Directions
Restate word for word the opening line of the data below and every line after it until the line with "7: (305, 141, 0.62)", that line too, but not the pictures.

[Collected data entries]

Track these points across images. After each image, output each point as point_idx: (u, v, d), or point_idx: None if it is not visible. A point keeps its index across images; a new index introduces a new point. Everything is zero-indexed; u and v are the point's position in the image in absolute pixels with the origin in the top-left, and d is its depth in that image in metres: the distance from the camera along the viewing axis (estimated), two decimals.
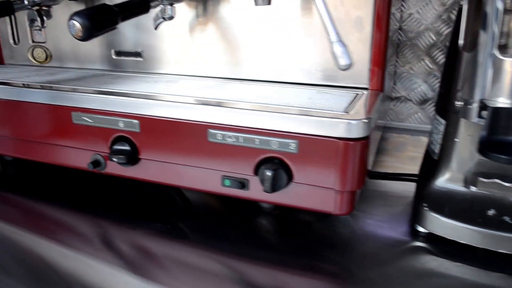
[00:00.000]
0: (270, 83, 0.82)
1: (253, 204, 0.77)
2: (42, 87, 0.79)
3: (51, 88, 0.78)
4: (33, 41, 1.02)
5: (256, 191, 0.68)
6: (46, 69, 0.99)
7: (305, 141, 0.62)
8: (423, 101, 1.14)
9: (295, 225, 0.74)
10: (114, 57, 0.94)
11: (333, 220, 0.75)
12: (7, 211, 0.80)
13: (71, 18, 0.63)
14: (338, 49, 0.61)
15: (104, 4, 0.67)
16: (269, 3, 0.68)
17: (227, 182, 0.69)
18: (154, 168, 0.74)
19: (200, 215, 0.77)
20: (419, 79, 1.12)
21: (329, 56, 0.65)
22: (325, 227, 0.73)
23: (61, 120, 0.77)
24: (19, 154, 0.86)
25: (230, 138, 0.66)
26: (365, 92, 0.75)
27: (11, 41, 1.04)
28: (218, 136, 0.66)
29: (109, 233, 0.72)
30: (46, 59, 1.01)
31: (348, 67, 0.61)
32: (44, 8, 0.88)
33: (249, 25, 0.81)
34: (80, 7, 0.94)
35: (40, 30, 1.00)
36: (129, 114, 0.71)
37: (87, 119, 0.74)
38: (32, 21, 0.89)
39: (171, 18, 0.80)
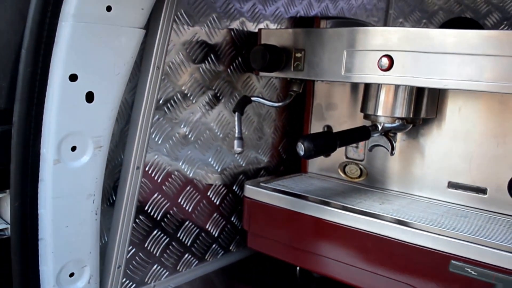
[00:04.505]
0: None
1: None
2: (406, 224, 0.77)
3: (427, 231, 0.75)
4: (346, 157, 1.03)
5: None
6: (374, 191, 0.98)
7: None
8: None
9: None
10: (447, 188, 0.90)
11: None
12: None
13: None
14: None
15: None
16: None
17: None
18: None
19: None
20: None
21: None
22: None
23: (432, 264, 0.73)
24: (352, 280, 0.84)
25: None
26: None
27: None
28: None
29: None
30: (359, 176, 1.01)
31: None
32: (391, 134, 0.89)
33: None
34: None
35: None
36: None
37: (471, 271, 0.69)
38: (374, 145, 0.90)
39: None
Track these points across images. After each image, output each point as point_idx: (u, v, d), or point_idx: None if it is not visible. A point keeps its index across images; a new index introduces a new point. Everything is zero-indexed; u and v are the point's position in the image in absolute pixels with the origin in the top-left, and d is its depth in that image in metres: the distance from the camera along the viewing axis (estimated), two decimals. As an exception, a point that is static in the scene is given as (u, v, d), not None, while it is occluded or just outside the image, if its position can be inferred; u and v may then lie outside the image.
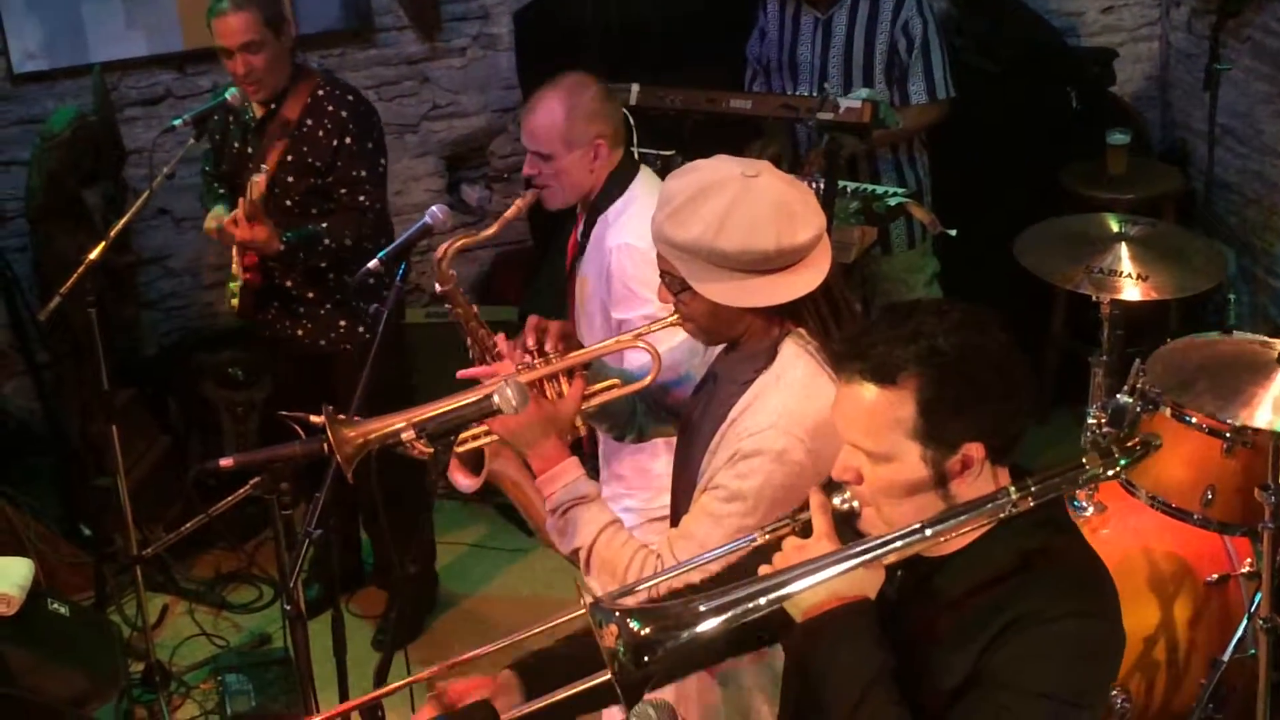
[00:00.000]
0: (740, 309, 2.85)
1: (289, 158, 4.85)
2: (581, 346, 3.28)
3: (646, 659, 2.15)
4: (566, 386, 3.14)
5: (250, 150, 4.92)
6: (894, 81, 5.36)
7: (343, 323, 4.99)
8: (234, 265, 4.99)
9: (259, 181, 4.61)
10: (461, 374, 3.26)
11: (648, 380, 3.16)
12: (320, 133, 4.83)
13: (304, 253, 4.81)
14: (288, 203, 4.89)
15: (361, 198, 4.85)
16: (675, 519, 3.13)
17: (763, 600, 2.21)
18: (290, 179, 4.87)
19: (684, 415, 3.18)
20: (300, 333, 5.06)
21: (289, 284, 4.95)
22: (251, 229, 4.65)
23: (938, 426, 2.27)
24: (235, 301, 5.04)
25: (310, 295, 4.97)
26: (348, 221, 4.84)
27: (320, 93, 4.86)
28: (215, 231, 4.80)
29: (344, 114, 4.84)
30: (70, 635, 4.64)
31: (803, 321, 2.87)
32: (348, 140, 4.83)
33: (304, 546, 3.24)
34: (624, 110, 4.07)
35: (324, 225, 4.82)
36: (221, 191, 5.04)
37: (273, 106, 4.85)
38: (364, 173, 4.86)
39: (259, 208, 4.66)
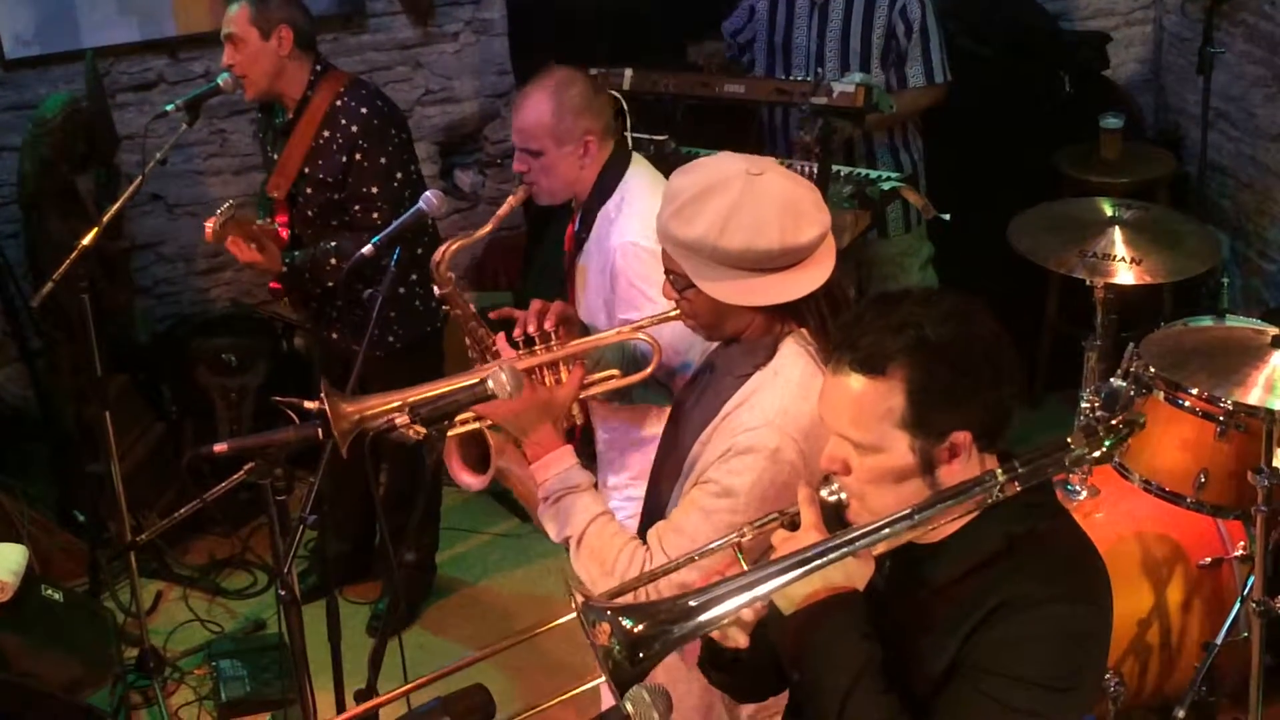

The answer
Track these points across images. After each image, output each point as point_idx: (u, v, d), or point_idx: None if it is not visible. A point keeps its index across images; a new index introduces a new point. Everything is zero-indexed; u and v are the point's position in the image in absolute pixels with the origin in the top-left, and d is its depth in that image in metres: the distance from the camera along the viewing axis (estimated), two decimals.
[00:00.000]
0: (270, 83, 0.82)
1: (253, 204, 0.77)
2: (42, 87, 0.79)
3: (51, 88, 0.78)
4: (33, 41, 1.02)
5: (256, 191, 0.68)
6: (46, 69, 0.99)
7: (305, 141, 0.62)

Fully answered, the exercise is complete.